A header-only C++ library for sketching in randomized linear algebra
https://randblas.readthedocs.io/en/latest/
Other
64 stars 4 forks source link

Added correctness tests for RNGState #65

Closed kaiwenhe7 closed 12 months ago

kaiwenhe7 commented 1 year ago

@rileyjmurray Something interesting is that the number of threads used in the for loop is not necessarily equal to omp_get_num_threads(). This is why I have a second array thrd_arr, which is initialized to an array of zeros of size omp_get_num_threads(). Afterwards, I find the largest thread, which may be less than or equal to omp_get_num_threads().

In addition, based on observation, the max counter has always been associated with the largest thread. However, I am not sure if this is absolutely true.

rileyjmurray commented 12 months ago

@kaiwenhe7 I left one minor comment on your code; please fix when you get a chance. Also, please use informative branch names rather than making all PRs from Kaiwen-branch.

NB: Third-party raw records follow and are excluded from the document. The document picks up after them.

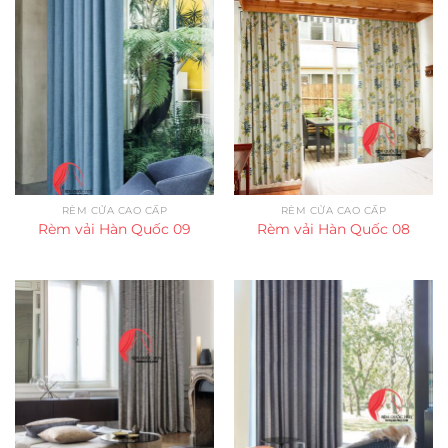
RÈM CỬA CAO CẤP
RÈM CỬA CAO CẤP
Rèm vải Hàn Quốc 09
Rèm vải Hàn Quốc 08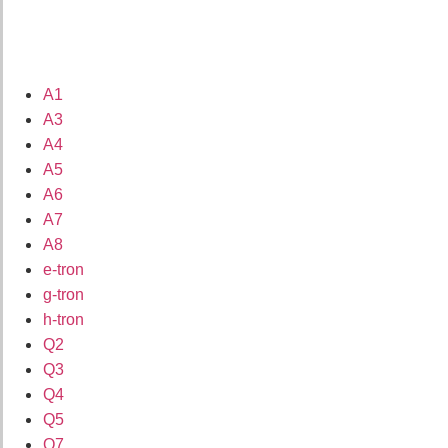
A1
A3
A4
A5
A6
A7
A8
e-tron
g-tron
h-tron
Q2
Q3
Q4
Q5
Q7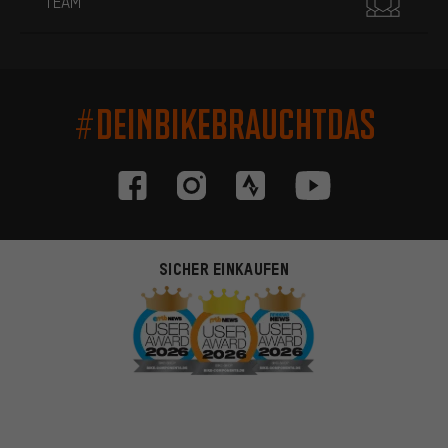
TEAM
#DEINBIKEBRAUCHTDAS
SICHER EINKAUFEN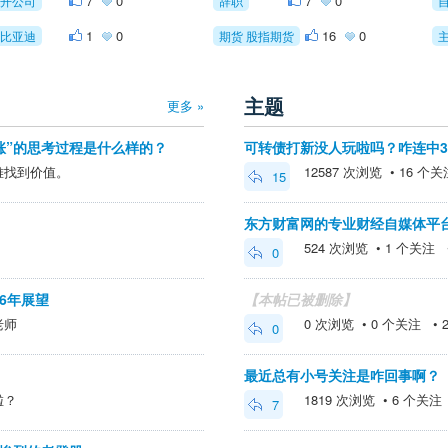
7
0
7
0
开公司
辞职
1
0
16
0
比亚迪
期货 股指期货
主题
更多 »
涨”的思考过程是什么样的？
可转债打新没人玩啦吗？咋连中
难找到价值。
12587 次浏览 • 16 个关注 
15
东方财富网的专业财经自媒体平
524 次浏览 • 1 个关注 • 2
0
26年展望
【本帖已被删除】
老师
0 次浏览 • 0 个关注 • 202
0
最近总有小号关注是咋回事啊？
啦？
1819 次浏览 • 6 个关注 • 
7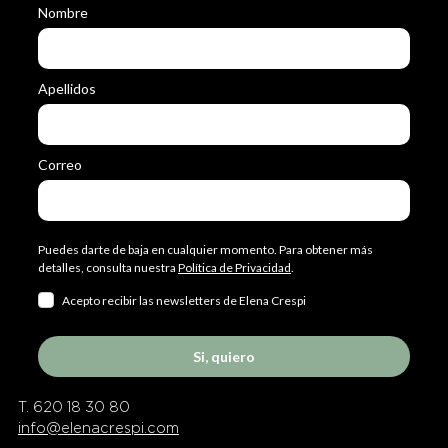
Nombre
Apellidos
Correo
Puedes darte de baja en cualquier momento. Para obtener más
detalles, consulta nuestra
Política de Privacidad
.
Acepto recibir las newsletters de Elena Crespi
Si, quiero
T. 620 18 30 80
info@elenacrespi.com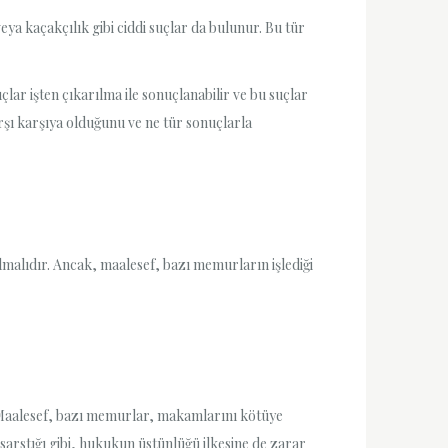
ya kaçakçılık gibi ciddi suçlar da bulunur. Bu tür
çlar işten çıkarılma ile sonuçlanabilir ve bu suçlar
rşı karşıya olduğunu ve ne tür sonuçlarla
alıdır. Ancak, maalesef, bazı memurların işlediği
. Maalesef, bazı memurlar, makamlarını kötüye
sarstığı gibi, hukukun üstünlüğü ilkesine de zarar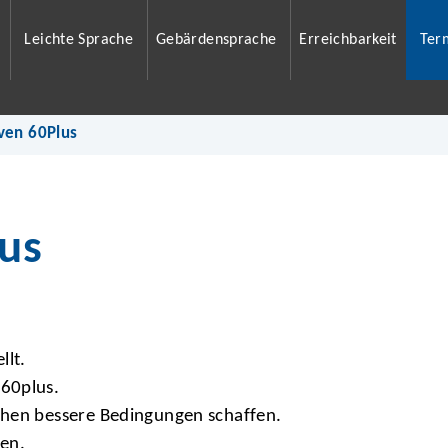
Leichte Sprache
Gebärdensprache
Erreichbarkeit
Ter
iven 60Plus
lus
llt.
60plus.
chen bessere Bedingungen schaffen.
ben.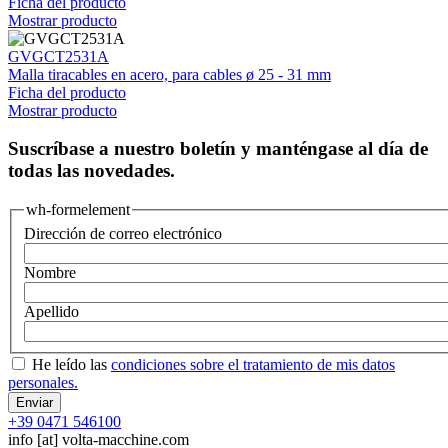
Ficha del producto
Mostrar producto
GVGCT2531A
Malla tiracables en acero, para cables ø 25 - 31 mm
Ficha del producto
Mostrar producto
Suscríbase a nuestro boletín y manténgase al día de
todas las novedades.
wh-formelement
Dirección de correo electrónico
Nombre
Apellido
He leído las
condiciones sobre el tratamiento de mis datos
personales.
+39 0471 546100
info
[at]
volta-macchine.com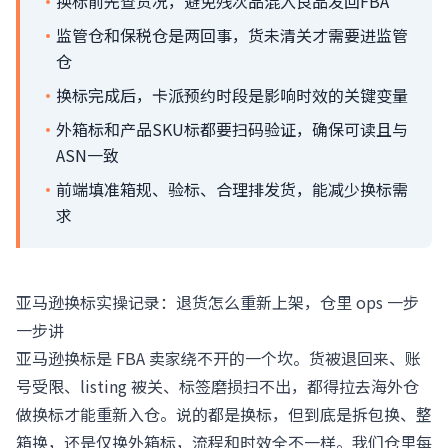
·
换标前先查货况，避免残次品混入良品发回FBA
·
监管仓和保税仓是两回事，货未清关才需要进监管
仓
·
换标完成后，卡派预约时段是影响时效的关键变量
·
外箱标和产品SKU标都要扫码验证，确保可读且与
ASN一致
·
前端填准箱规、验标、合理排发货，能减少换标需
求
亚马逊换标实操记录：退货怎么重新上架，仓里 ops 一步
一步讲
亚马逊换标是 FBA 卖家绕不开的一个坎。货被退回来、账
号受限、listing 被关、标签磨损扫不出，都得拉去海外仓
做换标才能重新入仓。说的都是换标，但到底是拆包换、整
箱换，还是仅换外箱标，流程和时效全不一样。我们仓里每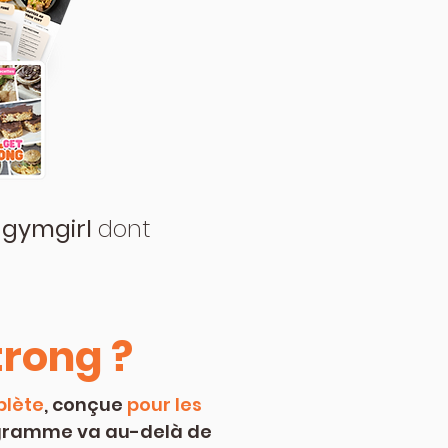
 gymgirl
dont
trong ?
plète
, conçue
pour les
rogramme va au-delà de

If you want to indicate that you "own" a branch then it's best to (1) make a fork of RandBLAS, then (2) set your fork's main branch to point to the official RandBLAS main branch, then (3) use informative branch names on your fork, and finally (4) make PRs from a given branch of your work into the main branch of the official RandBLAS repo.

Regarding

@rileyjmurray Something interesting is that the number of threads used in the for loop is not necessarily equal to omp_get_num_threads(). This is why I have a second array thrd_arr, which is initialized to an array of zeros of size omp_get_num_threads(). Afterwards, I find the largest thread, which may be less than or equal to omp_get_num_threads().

In addition, based on observation, the max counter has always been associated with the largest thread. However, I am not sure if this is absolutely true.

Interesting indeed! I agree that we should not assume the max counter is always associated with the largest thread. That might be true in our implementation but minor changes could break that assumption in the future.

kaiwenhe7 commented 12 months ago

@rileyjmurray I pushed the requested changes. There is one more change I want to make that avoid the need to use an array that keeps track of the number of threads that the for loop uses. It simply initializes all entries of the ctr_arr to have the value of the starting counter. I am just getting an error with the fix not passing the tests. If you would like we can push the current changes and I can make another pull request with the new implementation.

rileyjmurray commented 12 months ago

@kaiwenhe7 go ahead and make the changes to this PR. We aren't in a rush to merge it, so better to take care of everything at once.

kaiwenhe7 commented 12 months ago

@rileyjmurray I have the reimplementation completed! In regards to why the number of threads used in the for loop is different than omp_get_num_threads(), when the matrix is small, the overhead cost of using all the threads is larger than just using a few threads. So openmp makes a good decision of using less threads for more speed.